• ACTION ITEM:
Exact copies of the lines below, from the one with "right front paw: (75, 211)" up to and including the one with "right eye: (755, 145)", are what this calls for; leave out pictures.

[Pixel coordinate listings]
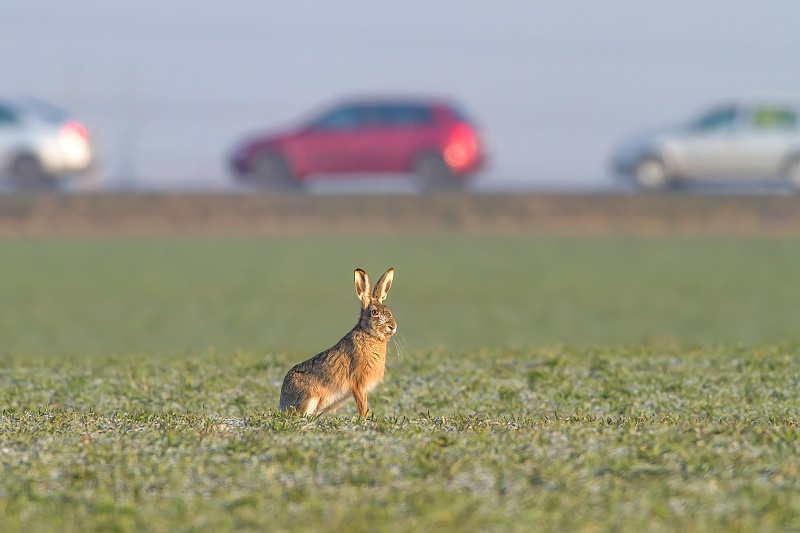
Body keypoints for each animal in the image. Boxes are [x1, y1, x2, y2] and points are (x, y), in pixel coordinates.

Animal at [280, 268, 397, 417]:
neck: (369, 334)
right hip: (310, 398)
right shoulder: (358, 384)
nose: (392, 327)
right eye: (374, 312)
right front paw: (364, 418)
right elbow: (362, 406)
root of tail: (282, 402)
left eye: (389, 311)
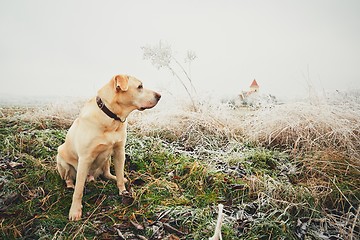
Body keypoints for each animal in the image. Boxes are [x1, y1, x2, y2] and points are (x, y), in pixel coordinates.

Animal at [56, 74, 160, 220]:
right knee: (68, 178)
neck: (112, 117)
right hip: (61, 159)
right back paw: (70, 185)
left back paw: (113, 177)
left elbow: (120, 175)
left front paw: (123, 192)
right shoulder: (85, 159)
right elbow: (79, 190)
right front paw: (75, 211)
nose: (159, 96)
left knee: (106, 173)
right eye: (140, 86)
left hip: (107, 158)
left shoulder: (119, 151)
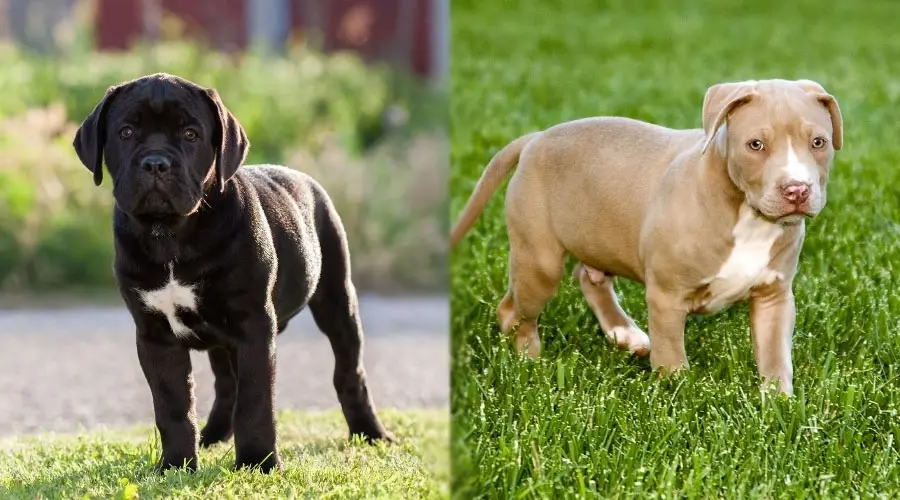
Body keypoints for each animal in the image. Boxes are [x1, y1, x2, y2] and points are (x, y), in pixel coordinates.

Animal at [71, 73, 390, 472]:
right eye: (126, 132)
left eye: (190, 134)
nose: (156, 163)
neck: (170, 233)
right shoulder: (155, 335)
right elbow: (172, 406)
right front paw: (175, 465)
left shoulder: (252, 326)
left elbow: (255, 401)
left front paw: (259, 462)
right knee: (226, 387)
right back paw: (211, 437)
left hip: (337, 301)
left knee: (349, 372)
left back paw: (371, 434)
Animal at [454, 78, 848, 394]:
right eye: (755, 145)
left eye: (818, 142)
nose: (797, 190)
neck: (747, 216)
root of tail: (536, 138)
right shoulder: (667, 297)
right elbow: (671, 353)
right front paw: (679, 394)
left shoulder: (774, 296)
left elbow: (775, 355)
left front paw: (779, 404)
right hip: (539, 260)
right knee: (515, 310)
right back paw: (530, 363)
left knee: (588, 276)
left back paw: (623, 333)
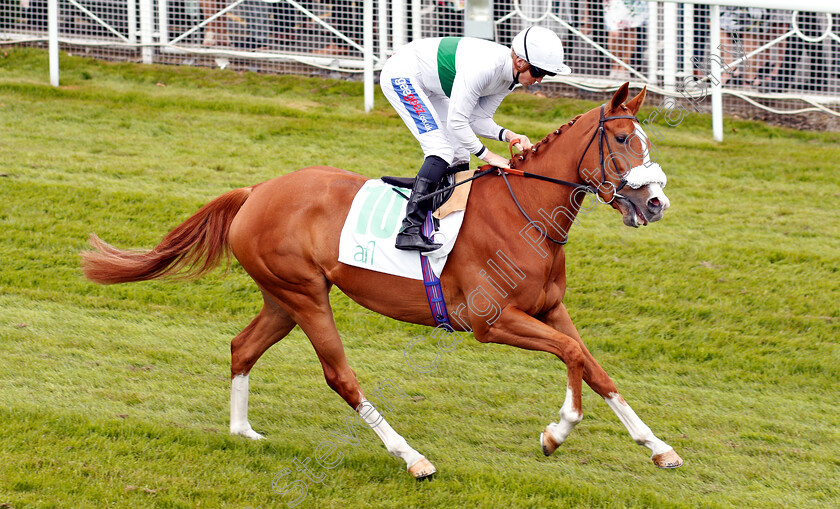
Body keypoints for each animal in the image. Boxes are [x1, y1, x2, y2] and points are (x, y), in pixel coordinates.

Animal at [80, 84, 684, 480]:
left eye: (645, 141)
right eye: (623, 139)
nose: (656, 203)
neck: (526, 214)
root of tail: (256, 191)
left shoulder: (549, 310)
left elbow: (593, 365)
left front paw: (656, 446)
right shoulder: (491, 321)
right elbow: (572, 356)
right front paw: (557, 431)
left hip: (283, 298)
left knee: (241, 347)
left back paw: (242, 431)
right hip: (305, 295)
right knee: (340, 377)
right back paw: (412, 457)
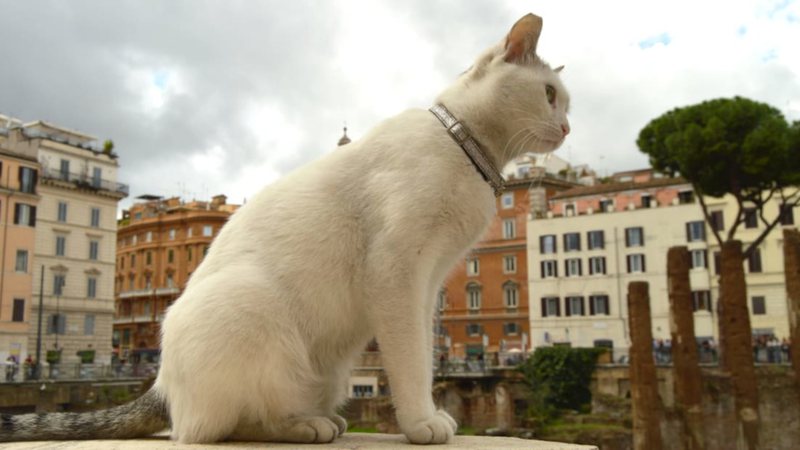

• OUTPUT OF THE TASK:
right front paw: (75, 211)
nose: (159, 96)
left knee: (106, 173)
right eye: (140, 86)
left hip: (107, 158)
left shoulder: (119, 151)
Body keypoints for each animal in the image. Boxes are [x1, y1, x2, y2] and points are (x, y), in pixel coordinates.

Animal at [71, 73, 390, 472]:
right eye: (126, 132)
left eye: (190, 134)
nose: (156, 163)
neck: (170, 233)
right shoulder: (155, 335)
right elbow: (172, 406)
right front paw: (175, 465)
left shoulder: (252, 326)
left elbow: (255, 401)
left front paw: (259, 462)
right knee: (226, 387)
right back paw: (211, 437)
left hip: (337, 301)
left knee: (349, 372)
left back paw: (371, 434)
Animal at [454, 78, 848, 394]:
right eye: (755, 145)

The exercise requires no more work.